Namun demikian apabila sudut pandangnya dialihkan pada kepentingan pengembangan peternakan nasional berbasis sistem agribisnis sekaligus meningkatkan kesejahteraan peternak rakyat maka impor sapi dan daging sapi ini justru tidak menguntungkan. Hal tersebut disebabkan pada beberapa alasan, pertama, impor sapi hanya menguntungkan sebagian kecil pelaku usaha di bidang peternakan. Hanya sebagian kecil dari peternak rakyat yang bisa dilibatkan pada proses tersebut. Kedua, dari sisi pengembangan agribisnis maka impor sapi hanya menyentuh pada subsistem hilir (pemotongan dan pengolahan pasca potong) dan subsistem pemasarannya saja, sementara pada subsistem hulu (breeding/pembibitan) dansubsistem budidaya tidak tergarap. Apabila sapi yang di impor adalah sapi bakalan maka sapi-sapi tersebut tidak boleh langsung dipotong tetapi harus melalui proses penggemukan minimal empat bulan. Namun demikian tetap saja bahwa peternak rakyat tidak dapat menikmati keuntungan dari proses penggemukan tersebut karena sebagian besar perusahaan peternakan tersebut melakukan penggemukan sendiri. Dalam proses ini serapan tenaga kerjanya relatif kecil. Ketiga, dengan tidak tergarapnya subsistem input (pembibitan) maka Indonesia akan terus menerus mengalami masalah kelangkaan bibit sapi potong. Kekurangan bibit sudah pasti akan berpengaruh pada populasi sapi potong nasional dan ujung-ujungnya Indonesia akan melakukan impor sapi bakalan dan daging lagi. Dan yang keempat, menarik apa yang disampaikan dalam penelitian yang dilakukan oleh Rahmawati (2013), dimana dalam kesimpulannya disampaikan bahwa praktik mafia impor pangan terjadi dari hulu sampai ke hilir. Di hulu, kecuranganimpor terjadi pada ranah regulasi, sedangkan di hilir kecurangan impor yangdilakukan antara lain pemalsuan data kebutuhan pangan, pemalsuan dokumen,penghindaran pajak dan bea masuk, pelanggaran kuota.
Intergrated-Sustainable System Peternakan Sapi Potong di Indonesia
Pertimbangan-pertimbangan tentang model atau konsep pembangunan peternakan sapi potong di Indonesia telah banyak disampaikan. Rouf et al., (2014) menyatakan bahwa pada umumnya usaha sapi potong di berbagai daerah Indonesia memiliki daya saing yang masih lemah. Oleh karena itu, upaya peningkatan daya saing usaha sapi potong dapat diwujudkan dengan mengembangkan usaha sapi potong secara holistik dari subsistem hulu sampai hilir, sehingga diharapkan koordinasi dan sinergi kebijakan antara pemangku kepentingan dan pelaku ekonomi akan lebih baik.
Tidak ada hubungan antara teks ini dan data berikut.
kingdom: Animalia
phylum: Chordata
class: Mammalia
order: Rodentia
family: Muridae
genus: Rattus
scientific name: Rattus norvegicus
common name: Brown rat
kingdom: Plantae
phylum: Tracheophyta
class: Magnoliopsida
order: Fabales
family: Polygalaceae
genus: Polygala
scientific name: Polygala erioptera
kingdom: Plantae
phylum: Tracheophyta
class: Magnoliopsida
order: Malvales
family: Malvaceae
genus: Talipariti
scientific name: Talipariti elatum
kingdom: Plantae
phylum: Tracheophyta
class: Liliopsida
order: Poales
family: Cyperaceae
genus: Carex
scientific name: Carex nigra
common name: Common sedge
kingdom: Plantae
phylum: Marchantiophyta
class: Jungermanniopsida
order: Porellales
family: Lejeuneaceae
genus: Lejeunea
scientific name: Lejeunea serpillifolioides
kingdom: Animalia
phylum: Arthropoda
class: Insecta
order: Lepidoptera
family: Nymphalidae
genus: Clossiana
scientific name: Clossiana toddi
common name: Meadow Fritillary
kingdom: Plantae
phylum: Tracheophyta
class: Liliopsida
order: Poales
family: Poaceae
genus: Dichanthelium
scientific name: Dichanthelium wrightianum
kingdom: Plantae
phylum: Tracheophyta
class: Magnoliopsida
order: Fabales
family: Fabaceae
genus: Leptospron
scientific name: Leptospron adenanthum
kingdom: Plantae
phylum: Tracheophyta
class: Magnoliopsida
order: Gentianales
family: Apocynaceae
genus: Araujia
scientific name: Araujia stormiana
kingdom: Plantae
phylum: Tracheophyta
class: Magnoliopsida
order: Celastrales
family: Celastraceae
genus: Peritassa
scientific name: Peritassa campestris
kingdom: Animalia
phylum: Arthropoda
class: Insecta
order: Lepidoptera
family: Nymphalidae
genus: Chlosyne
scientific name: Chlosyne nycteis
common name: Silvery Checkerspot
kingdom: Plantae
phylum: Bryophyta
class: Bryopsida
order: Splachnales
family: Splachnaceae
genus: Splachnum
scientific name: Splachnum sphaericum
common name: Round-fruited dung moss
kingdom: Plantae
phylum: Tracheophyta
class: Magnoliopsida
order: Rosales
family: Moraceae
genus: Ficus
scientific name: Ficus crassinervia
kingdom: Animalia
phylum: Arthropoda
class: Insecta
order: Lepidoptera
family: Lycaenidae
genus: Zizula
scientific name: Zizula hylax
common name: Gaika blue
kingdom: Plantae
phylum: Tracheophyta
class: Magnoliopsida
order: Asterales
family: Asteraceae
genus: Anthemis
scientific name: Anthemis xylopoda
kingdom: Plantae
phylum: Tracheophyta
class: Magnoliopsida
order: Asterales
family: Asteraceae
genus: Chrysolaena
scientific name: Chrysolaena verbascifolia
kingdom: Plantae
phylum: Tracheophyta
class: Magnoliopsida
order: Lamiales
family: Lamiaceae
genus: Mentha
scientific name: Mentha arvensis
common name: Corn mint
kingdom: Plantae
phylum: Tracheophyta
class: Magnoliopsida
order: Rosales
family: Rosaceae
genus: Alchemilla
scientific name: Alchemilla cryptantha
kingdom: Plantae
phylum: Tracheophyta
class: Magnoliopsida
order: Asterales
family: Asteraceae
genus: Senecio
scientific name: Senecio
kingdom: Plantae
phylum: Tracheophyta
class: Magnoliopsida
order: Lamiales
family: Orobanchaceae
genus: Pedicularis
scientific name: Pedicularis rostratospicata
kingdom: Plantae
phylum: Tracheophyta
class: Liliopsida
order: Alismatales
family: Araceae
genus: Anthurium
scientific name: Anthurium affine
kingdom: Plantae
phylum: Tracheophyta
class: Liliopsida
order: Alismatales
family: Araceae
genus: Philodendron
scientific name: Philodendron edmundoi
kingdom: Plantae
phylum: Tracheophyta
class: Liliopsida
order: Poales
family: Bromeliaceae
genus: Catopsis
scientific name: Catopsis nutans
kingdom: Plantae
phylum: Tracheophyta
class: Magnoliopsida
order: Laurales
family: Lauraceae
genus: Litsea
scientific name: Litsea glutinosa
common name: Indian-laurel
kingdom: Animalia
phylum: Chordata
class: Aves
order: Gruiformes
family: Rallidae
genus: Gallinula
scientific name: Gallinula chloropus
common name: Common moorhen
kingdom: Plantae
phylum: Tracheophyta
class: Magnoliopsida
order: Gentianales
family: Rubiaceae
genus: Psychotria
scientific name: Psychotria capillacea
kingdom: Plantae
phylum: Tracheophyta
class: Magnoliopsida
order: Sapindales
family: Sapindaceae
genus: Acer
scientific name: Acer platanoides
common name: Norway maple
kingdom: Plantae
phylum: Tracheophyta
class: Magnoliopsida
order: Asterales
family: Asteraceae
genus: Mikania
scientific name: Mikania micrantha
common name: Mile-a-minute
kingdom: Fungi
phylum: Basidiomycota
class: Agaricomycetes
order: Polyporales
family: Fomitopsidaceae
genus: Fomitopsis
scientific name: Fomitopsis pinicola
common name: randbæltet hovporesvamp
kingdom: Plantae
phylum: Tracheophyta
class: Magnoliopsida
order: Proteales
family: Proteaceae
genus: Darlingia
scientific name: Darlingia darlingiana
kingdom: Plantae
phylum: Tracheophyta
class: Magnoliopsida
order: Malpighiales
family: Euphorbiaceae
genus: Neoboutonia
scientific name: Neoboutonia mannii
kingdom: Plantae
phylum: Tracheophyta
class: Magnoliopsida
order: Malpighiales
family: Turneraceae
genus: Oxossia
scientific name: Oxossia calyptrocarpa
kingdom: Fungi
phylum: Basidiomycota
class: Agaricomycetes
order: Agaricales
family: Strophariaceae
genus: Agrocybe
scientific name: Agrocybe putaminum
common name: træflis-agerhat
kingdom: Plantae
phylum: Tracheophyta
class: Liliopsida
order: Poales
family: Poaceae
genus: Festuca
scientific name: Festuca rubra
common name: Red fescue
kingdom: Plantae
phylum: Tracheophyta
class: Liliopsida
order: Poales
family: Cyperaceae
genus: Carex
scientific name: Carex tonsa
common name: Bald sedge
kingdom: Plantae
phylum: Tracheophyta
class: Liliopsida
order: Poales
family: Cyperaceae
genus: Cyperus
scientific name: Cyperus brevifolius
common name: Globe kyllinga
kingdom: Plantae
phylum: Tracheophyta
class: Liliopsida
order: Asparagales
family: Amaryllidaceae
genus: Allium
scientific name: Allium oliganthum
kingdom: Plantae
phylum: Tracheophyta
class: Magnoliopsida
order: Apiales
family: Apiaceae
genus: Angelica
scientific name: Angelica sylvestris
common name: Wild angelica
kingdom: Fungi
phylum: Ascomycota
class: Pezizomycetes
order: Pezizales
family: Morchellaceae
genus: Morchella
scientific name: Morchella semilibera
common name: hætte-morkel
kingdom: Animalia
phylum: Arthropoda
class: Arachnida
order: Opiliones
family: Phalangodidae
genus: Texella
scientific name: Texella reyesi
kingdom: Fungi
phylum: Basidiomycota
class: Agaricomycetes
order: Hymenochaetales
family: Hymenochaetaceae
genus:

Destina (2013), dalam laporan kunjungannya ke peternakan sapi di Australia juga menyatakan saran bahwa Indonesia mempunyai lahan yang sangat luas, terutama di Sumatera, Kalimantan, dan Papua. Di lahan sawah, baik sawah irigasi maupun tadah hujan sebenarnya peternakan sapi bisa diintegrasikan dengan padi. Demikian pula dilahan perkebunan, peternakan sapi dapat diintegrasikan dengan tanaman perkebunan seperti sawit, karet, dan lain-lain. Pola ini yang dikenal sebagai Sistem Integrasi Tanaman dan Ternak (SITT) sebenarnya sudah mulai berkembang di beberapa tempat di Jawa Tengah dan Sumatera Selatan. Sistem ini termasuk sistem pertanian yang ramah lingkungan karena setiap limbah dari satu produksi dapat dijadikan input untuk produksi berikutnya atau dikenal sebagai zero waste.
Ginting (2013) menyatakan bahwa kegiatan ekonomi berbasis sapi potong tidak terlepas dari paradigma lama dimana pembangunan peternakan masih sebatas usaha peternakan (on farm). Cara ini sudah tidak sesuai dengan perkembangan dunia peternakan hari ini, dimana sarana produksi berasal dari luar usaha peternakan dan produksinya sudah berorientasi pasar. Oleh karena itu pembangunan peternakan sapi potong di Indonesia harus dientuk sebagai suatu bangunan sistem agribisnis.
Berdasar pada beberapa pertimbangan tersebut ditambah dengan gambaran tentang profil peternakan sapi potong di Indonesia saat ini dengan segala permasalahan yang melingkupinya serta seluruh keunggulan komparatif yang dimiliki oleh Indonesia sebagai negara agraris maka pilihan sistem agribisnis yang paling tepat dikembangkan dalam rangka pembangunan peternakan sapi potong di Indonesia adalah sistem agribisnis yang terintegrasi dan berkelanjutan (integrated-sustainable agribusiness). Hal ini senada dengan tujuan program percepatan swasembada daging sapi nasional adalah agar Indonesia mampu mencapai kemandirian dalam penyediaan daging sapi melalui pengembangan agribisnis yang secara simultan dapat beriringandengan terjadinya peningkatan kesejahteraan para peternak kecil yang mendominasi penyediaan daging nasional dari sapi lokal. Oleh karena itu pembangunan peternakan sapi potong harus didasarkan pada asas kelestarian, kemandirian,dan kesinambungan (Talib, 2008).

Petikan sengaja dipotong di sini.